Jakarta, MBGtoday.com, Komisi Pemberantasan Korupsi (KPK) menetapkan Bupati Cilacap Syamsul Auliya Rachman sebagai tersangka usai operasi tangkap tangan (OTT).

Selain Syamsull, KPK juga menetapkan Sekretaris Daerah Cilacap, Sadmoko Danardono sebagai tersangka.

Deputi Penindakan dan Eksekusi KPK, Asep Guntur Rahayu membeberkan modus dugaan pemerasan yang dilakukan Syamsul terhadap perangkat daerah untuk mengumpulkan uang Tunjangan Hari Raya (THR).

Menurut Asep, kasus ini bermula dari laporan masyarakat terkait dugaan pemerasan di lingkungan Pemerintah Kabupaten Cilacap menjelang Idulfitri 1447 Hijriah.

KPK menduga Syamsul memerintahkan Sekretaris Daerah Cilacap, Sadmoko Danardono, untuk mengumpulkan uang dari sejumlah perangkat daerah guna memenuhi kebutuhan THR bagi dirinya dan pihak eksternal.

“Jadi laporan tersebut disampaikan bahwa Saudara AUL selaku Bupati Cilacap tahun 2025-2030 dalam rangka hari raya Idul Fitri tahun 1447 Hijriah atau tahun 2026 memerintahkan saudara SAD selaku Sekretaris Daerah Kabupaten Silacap untuk mengumpulkan uang dalam rangka memenuhi kebutuhan THR untuk pribadi dan pihak-pihak eksternal,” ujar Asep dalam konferensi pers di Gedung Merah Putih KPK, Jakarta Selatan, Sabtu (14/3).

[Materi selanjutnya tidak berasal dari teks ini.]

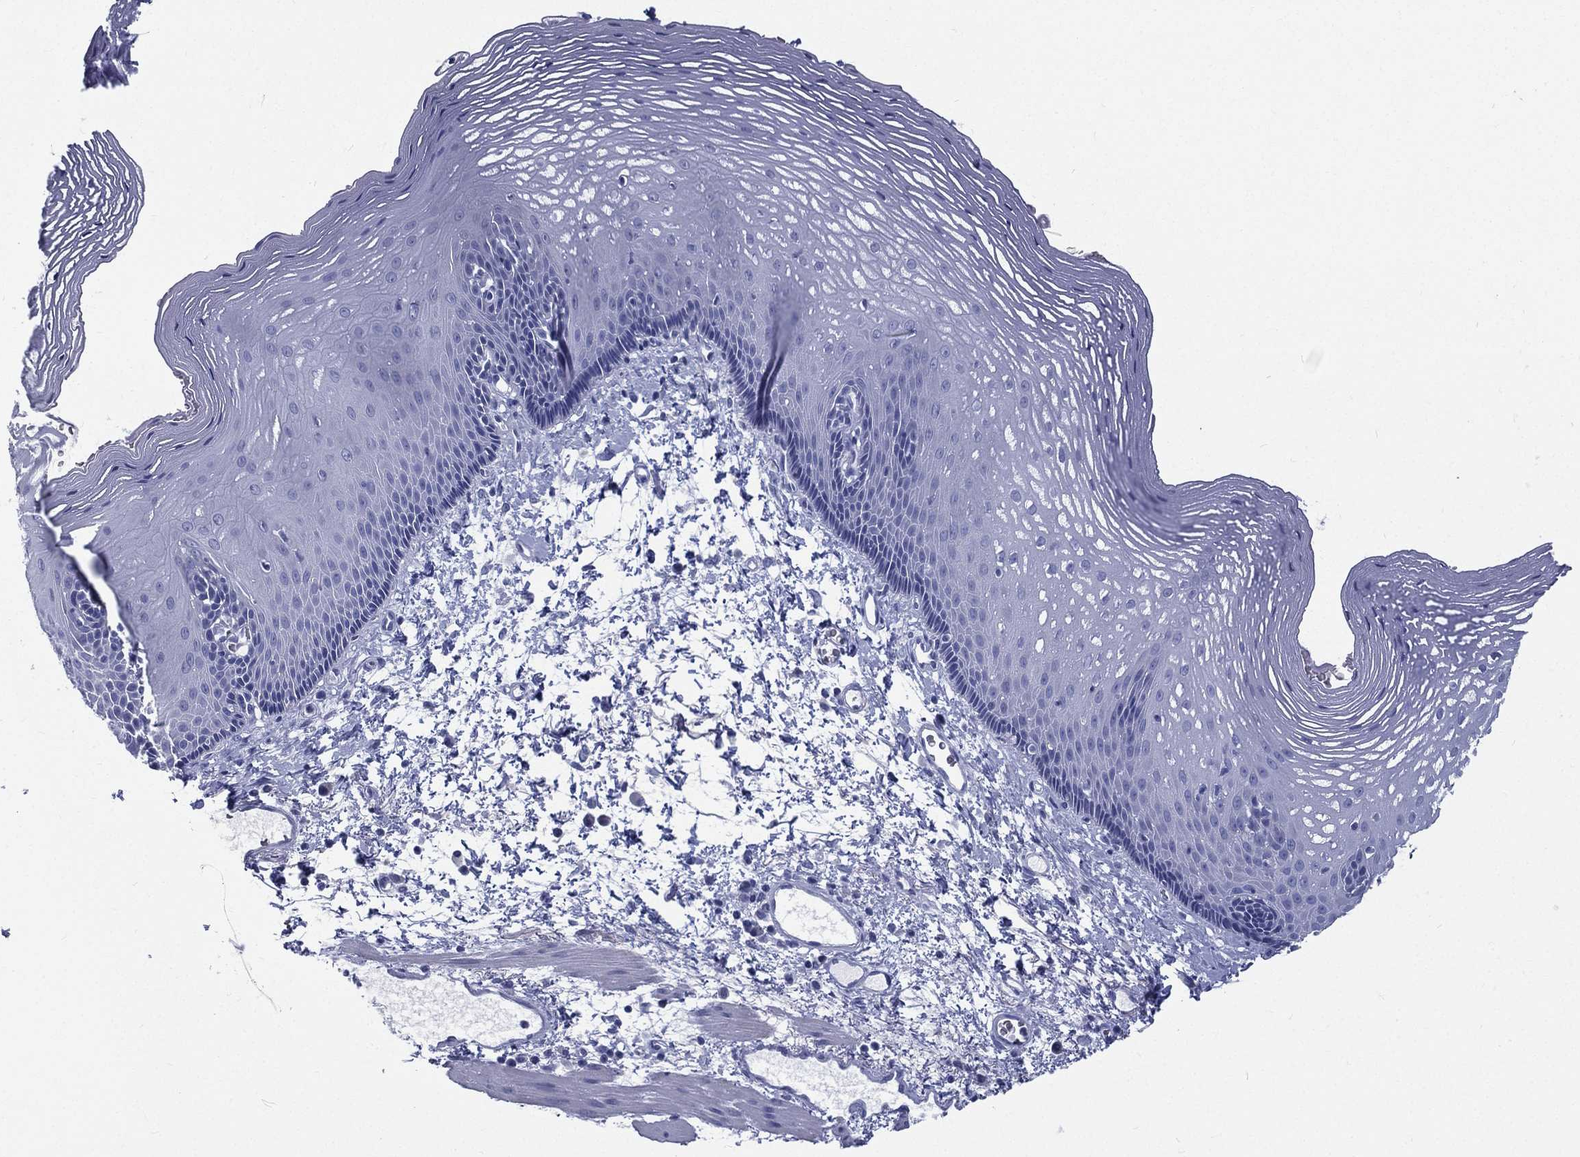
{"staining": {"intensity": "negative", "quantity": "none", "location": "none"}, "tissue": "esophagus", "cell_type": "Squamous epithelial cells", "image_type": "normal", "snomed": [{"axis": "morphology", "description": "Normal tissue, NOS"}, {"axis": "topography", "description": "Esophagus"}], "caption": "Image shows no significant protein positivity in squamous epithelial cells of unremarkable esophagus.", "gene": "RSPH4A", "patient": {"sex": "male", "age": 76}}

Pihak eksternal yang dimaksud, lanjut Asep, adalah Forum Komunikasi Pimpinan Daerah (Forkopimda) di lingkungan pemerintah daerah tersebut. Untuk menjalankan perintah itu, Sekda bersama tiga asisten daerah kemudian menghitung kebutuhan dana yang diperlukan.

"SAD kemudian bersama-sama dengan saudara SUM,selaku Asisten I Kabupaten Cilacap, dan Saudara FERselaku Asisten II Kabupaten Cilacap dan Saudara BUD selaku Asisten IIImembahas jumlah kebutuhan THR untuk eksternal," jelasnya. “Dan jumlahnya setelah dihitung itu kira-kira membutuhkan sekitar 515 juta rupiah,” imbuh Asep.

Agar target tersebut terpenuhi, para pejabat di lingkungan pemkab diminta menyetor uang dari masing-masing satuan kerja perangkat daerah (SKPD). Permintaan setoran awal dipatok sekitar Rp75 juta hingga Rp100 juta per instansi.

Bahkan, pengumpulan dana itu tidak hanya menyasar dinas, tetapi juga rumah sakit daerah hingga puskesmas. 

“Jadi perangkat-perangkat daerah ini SKPD-SKPD itu dimintai masing-masing SKPD. Ada bervariasi jumlahnya seperti itu.Kabupaten Cilacap sendiri memiliki 25 perangkat daerah.Jadi ada 25 perangkat daerah, SKPD, kemudian 2 rumah sakit umum daerah,dan 20 puskesmas,” tutur Asep.

Namun dalam realisasinya, jumlah setoran yang masuk bervariasi, mulai dari Rp3 juta hingga Rp100 juta per instansi. Beberapa perangkat daerah disebut melakukan negosiasi karena keterbatasan anggaran.

KPK mencatat pengumpulan uang berlangsung sejak akhir Februari 2026 dengan tenggat penyetoran pada 13 Maret 2026, atau menjelang libur Lebaran.

“Bahwa selanjutnya, dalam periode 9-13 Maret 2025, sebanyak 23 perangkat daerah Kabupaten Cilacap telah menyetorkan permintaan dari saudara AUL yang dikumpulkan melalui EFR dengan total mencapai Rp610 juta,” kata Asep.